We fish, we farm and log, and are willing to try just about anything else.

Since my grandfather, William Henry Bruce, died in 1934, the year I was born, we never met but I now own what was once his homestead, on Chedabucto Bay in Nova Scotia, and it tells me a lot about him. A rusty two-man saw, a half model of a vessel's hull, and a photograph of Will on a hay wagon remind me that he was a bit of a pulpwood-cutter, a bit of a fisherman and a bit of a farmer. Like so many Atlantic Canadians of his time, he belonged to what New Brunswick historian Stewart MacNutt called "a land-sea economy of intense diversity."

"When I was a small child, my father and brothers owned a pulpmill," bluenose author Helen Dacey Wilson once wrote. "When this was lost during the depression, Papa supported his family by lobster fishing in season, and by cutting and hauling wood in the winter. We had a farm, too, just large enough to keep the family in meat and potatoes."

In 1830, William Moorson, a captain in the British army who toured Nova Scotia on horseback, wrote that some of the colonists should have concentrated entirely on farming and others entirely on fishing. Too many, he complained, depended for their survival partly on land and partly on water. These bluenose dullards and yokels failed to grasp "the great principle of the division of labour."
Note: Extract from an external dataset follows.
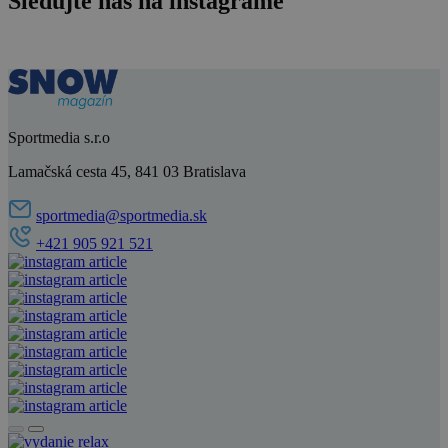
Sledujte nás na instagrame
Sportmedia s.r.o
Lamačská cesta 45, 841 03 Bratislava
sportmedia@sportmedia.sk
+421 905 921 521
Thomas Chandler Haliburton, the humourist, judge and politician, also disapproved of the way Nova Scotians "applied themselves alternatively to farming and fishing." Your typical Nova Scotian, he wrote, "is often found superintending the cultivation of a farm and building a vessel at the same time; and is not only able to catch and cure a cargo of fish, but to find his way with it to the West Indies; he is a man of all work - but expert at none."  Neither Moorson nor Haliburton had ever forked manure or spilled a cod's guts on a stony beach. Moorson was an officer-gentleman from a tame land where roofers built roofs, bricklayers laid bricks, weavers wove - and that was that. Everyone stuck to his trade. Haliburton was an affluent Tory with soft hands, a writer who parlayed his international success into a comfortable retirement in England.

"They both missed the point," my father, Charles Bruce, once wrote. "There are regions and times and circumstances in which a man must turn his hand to anything. Diversity, adaptability: they are the Maritime inheritance."  My father had only one occupation. He was a wordsmith but, within his field, few were as diverse and adaptable. He was a newspaperman, wire-service editor, and writer of magazine articles, radio plays, short stories, novels and poems. He spent most of his life in Toronto, but understood Atlantic Canada as well as anyone ever has, and enjoyed "a fine mirthful satisfaction in now and then getting back home."
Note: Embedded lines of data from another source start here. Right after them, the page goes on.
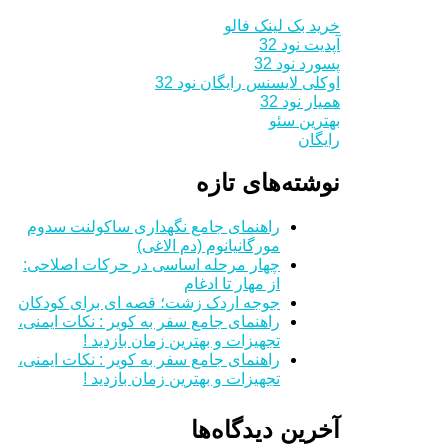
خرید بک لینک فالو
آپدیت نود 32
پسورد نود 32
اوکلی لایسنس رایگان نود 32
همیار نود 32
بهترین سئو
رایگان
نوشته‌های تازه
راهنمای جامع نگهداری ساکولنت سدوم
مورگانیانوم (دم الاغی)
چهار مرحله اساسی در حرکات اصلاحی:
از مهار تا ادغام
جوجه اردک زشت؛ قصه ای برای کودکان
راهنمای جامع سفر به کویر : نکات ایمنی،
تجهیزات و بهترین زمان بازدید !
راهنمای جامع سفر به کویر : نکات ایمنی،
تجهیزات و بهترین زمان بازدید !
آخرین دیدگاه‌ها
Until I stumbled on something K.C. Irving once said, I saw no connection between Irving and the struggling farmer-fishermen-woodsmen my father often described in print. After all, Irving and Will Bruce weren't exactly at the same economic level. In 1969, however, the industrialist appeared before a Special Senate Committee to defend his controversial media monopoly, and one of the things he said was this: "Almost any New Brunswick corporation subject to national or international competition must, if it is to survive successfully, either diversify its activities or itself become national or international in scope. If the latter happens, the head office will no longer remain in the Maritimes. I prefer diversification. Call it conglomerate or what you will, in New Brunswick it contributes to survival."
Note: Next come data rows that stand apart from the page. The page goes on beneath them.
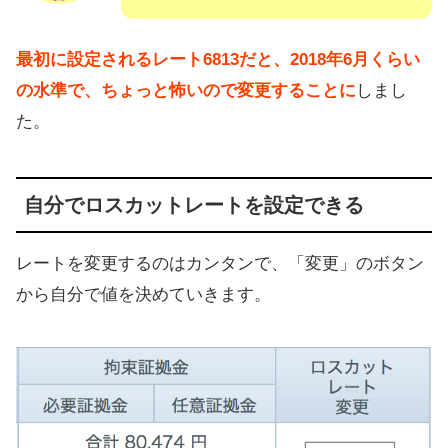
最初に設定されるレート6813だと、2018年6月くらい
の水準で、ちょっと怖いので変更することに
しまし
た。
自分でロスカットレートを設定できる
レートを変更するのはカンタンで、「変更」のボタン
から自分で値を決めていきます。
"A matter-of-fact willingness to try anything still marks the Nova Scotian," my father noted half a century ago, but it also marked a certain New Brunswicker. Irving was famous for his matter-of-fact willingness to try anything. His sons and grandsons inherited this characteristic, which is one reason why their hugely diverse empire continues to thrive. I see the same willingness in some of my neighbours on Chedabucto Bay. After working in Ontario as an auto mechanic for four decades, one fellow came home, bought a sloop and taught himself how to sail. At 74, he now has his pilot's licence, and he's building an airplane in his garage. Another neighbour, whose son was taking flying lessons, purchased a tract of forest, rented some heavy equipment, and single-handedly built the family's very own airfield.

While there aren't as many farmer-fishermen-woodsmen as there once were, I believe that, all over the Maritimes and Newfoundland, you can still find diversity, adaptability and the willingness to try anything. They're part of who we are.